As mais recentes medidas propostas pelo governo no dia 17 de abril de 2020 para a determinação da nota de candidatura pelo regime geral de acesso garantem, segundo o Ministério, a igualdade de tratamento entre os estudantes candidatos, através de um método que aparentemente não prejudica nenhum candidato, inclusive alunos que terminaram o ensino secundário em anos anteriores. Será que estas alterações contribuíram realmente para assegurar a equidade nas condições de acesso? Ou serão elas uma falácia que acentua disparidades entre os diferentes candidatos?

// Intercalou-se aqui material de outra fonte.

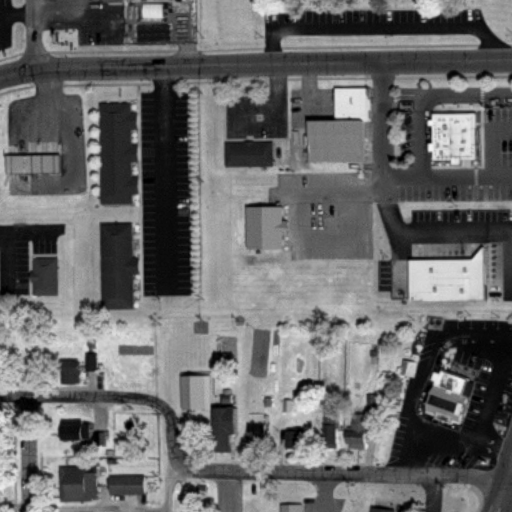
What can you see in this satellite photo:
road: (17, 9)
road: (61, 9)
road: (378, 27)
road: (34, 33)
building: (58, 39)
road: (255, 62)
road: (163, 80)
building: (335, 130)
building: (454, 131)
building: (337, 134)
building: (450, 136)
building: (117, 149)
building: (249, 150)
building: (32, 152)
building: (114, 153)
building: (244, 153)
building: (30, 163)
road: (444, 174)
road: (164, 188)
parking lot: (165, 192)
road: (385, 203)
building: (266, 221)
building: (261, 226)
building: (118, 261)
building: (114, 265)
building: (447, 266)
building: (46, 269)
building: (437, 272)
building: (42, 276)
building: (89, 362)
building: (72, 371)
building: (66, 372)
building: (196, 385)
road: (491, 387)
road: (82, 397)
building: (443, 397)
building: (447, 401)
building: (226, 416)
building: (220, 427)
building: (359, 427)
building: (76, 429)
building: (293, 430)
building: (327, 430)
building: (330, 430)
building: (72, 431)
building: (258, 431)
building: (354, 431)
road: (174, 434)
building: (254, 435)
building: (98, 439)
road: (428, 439)
building: (291, 440)
road: (493, 447)
road: (30, 454)
road: (342, 474)
building: (74, 484)
building: (79, 484)
building: (124, 484)
building: (127, 485)
road: (170, 487)
road: (505, 492)
road: (358, 493)
road: (508, 497)
road: (15, 503)
building: (292, 504)
road: (98, 506)
building: (287, 507)
building: (383, 507)
building: (377, 509)
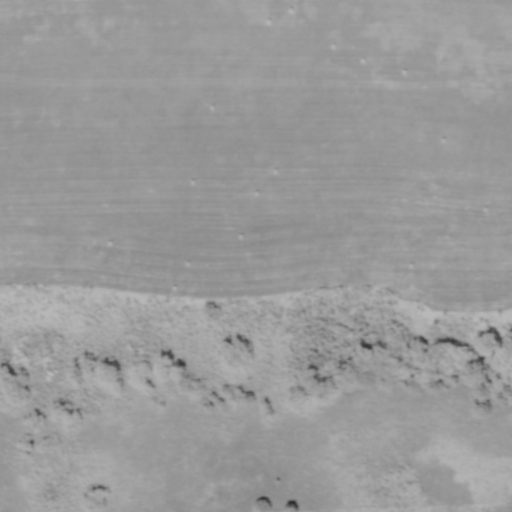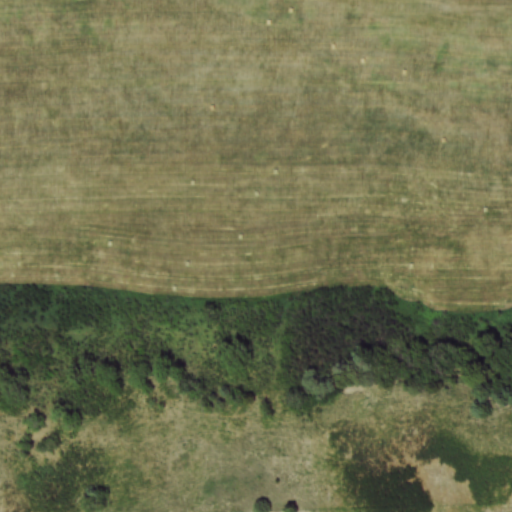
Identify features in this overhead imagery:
airport runway: (256, 63)
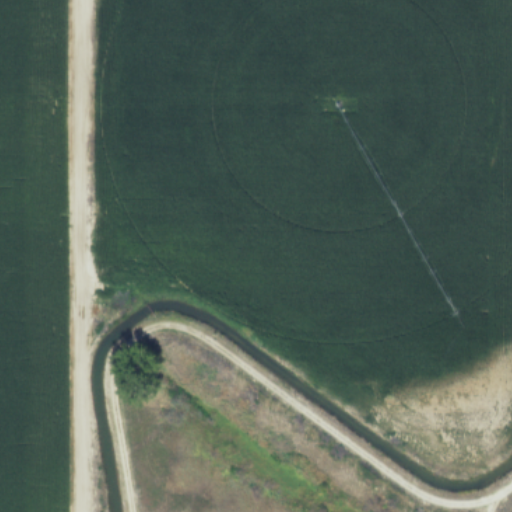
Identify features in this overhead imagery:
crop: (256, 256)
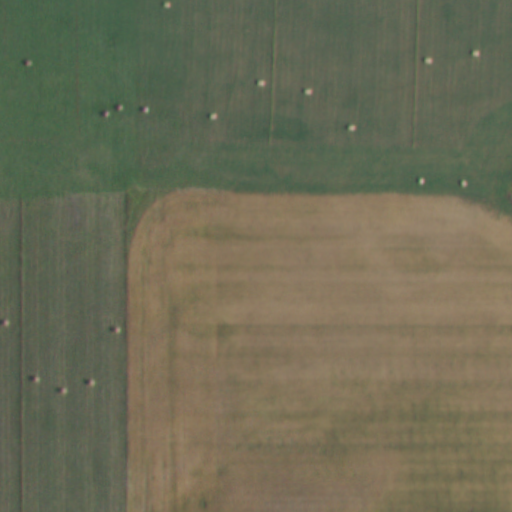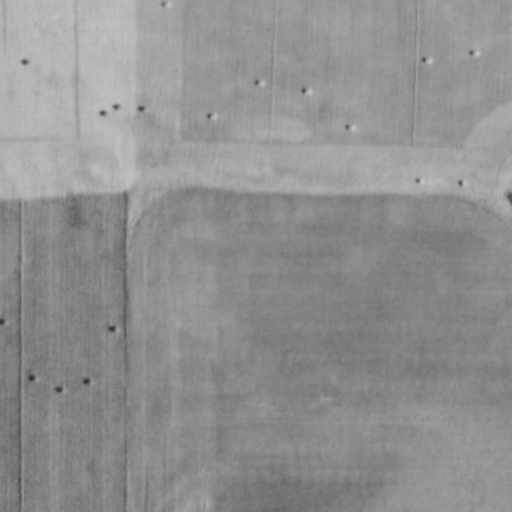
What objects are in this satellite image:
quarry: (255, 255)
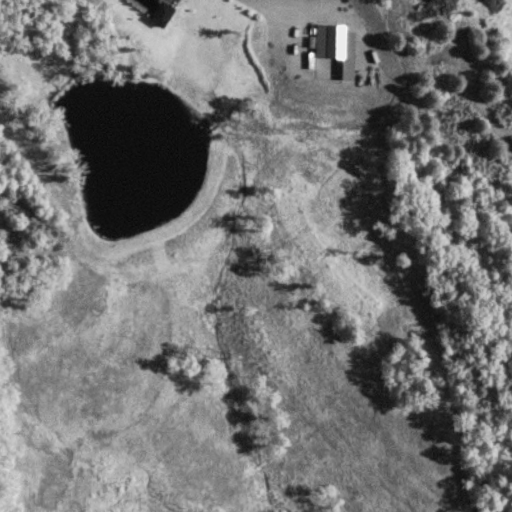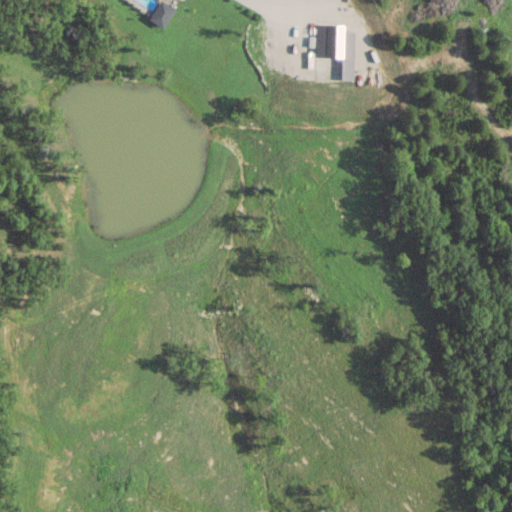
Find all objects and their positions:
road: (272, 7)
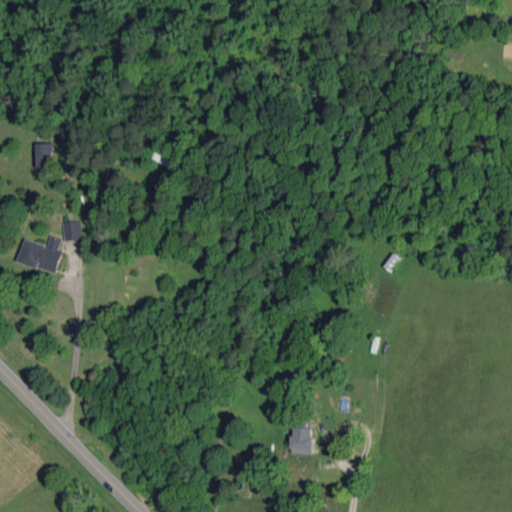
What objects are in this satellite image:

Sabemos que, atualmente, os exames nacionais são a principal fonte de homogeneidade entre estudantes portugueses, que frequentando diferentes instituições de ensino, com níveis de exigência bastante distintos, acabam por ser submetidos a um momento de avaliação comum. A ponderação de 30% dos exames nacionais na classificação final de disciplina apresenta, portanto, um papel elementar na igualdade de acesso ao ensino superior, contrariando a inflação de notas por parte de várias escolas portuguesas.

A nova fórmula de acesso ao ensino superior prevê que alunos que tenham descido as suas classificações internas da disciplina devido aos exames nacionais, vejam essas médias recuperadas. Este recálculo das classificações finais, embora por muitos considerado o método mais justo de um ponto de vista macroscópico, levanta diversas e importantes questões que parecem estar a ser desvalorizadas. Primeiramente, alunos que mantiveram ou subiram as suas classificações finais nos exames serão prejudicados relativamente a aqueles que, descendo as suas classificações com a realização de exames nacionais, assistem a uma subida significativa das suas médias internas, vendo-se em vantagem no acesso ao ensino superior. Por outro lado, mesmo os concorrentes que aparentemente beneficiam destas novas medidas e que, por isso, defendem a aplicação das mesmas, parecem esquecer que a subida das suas médias internas não é um fenómeno isolado e deve ser comparado com o panorama geral dos candidatos. Ora, vejamos: a maioria dos estudantes portugueses assiste a uma descida das suas classificações finais com a realização dos exames e, se alguns descem em poucos, outros, por apresentarem as suas notas bastante inflacionadas, chegam mesmo a descer em todos. Portanto, o benefício ilusório que esses alunos parecem ganhar deixa de ser relevante quando comparado com a subida que alunos com classificações internas muito inflacionadas passam a verificar.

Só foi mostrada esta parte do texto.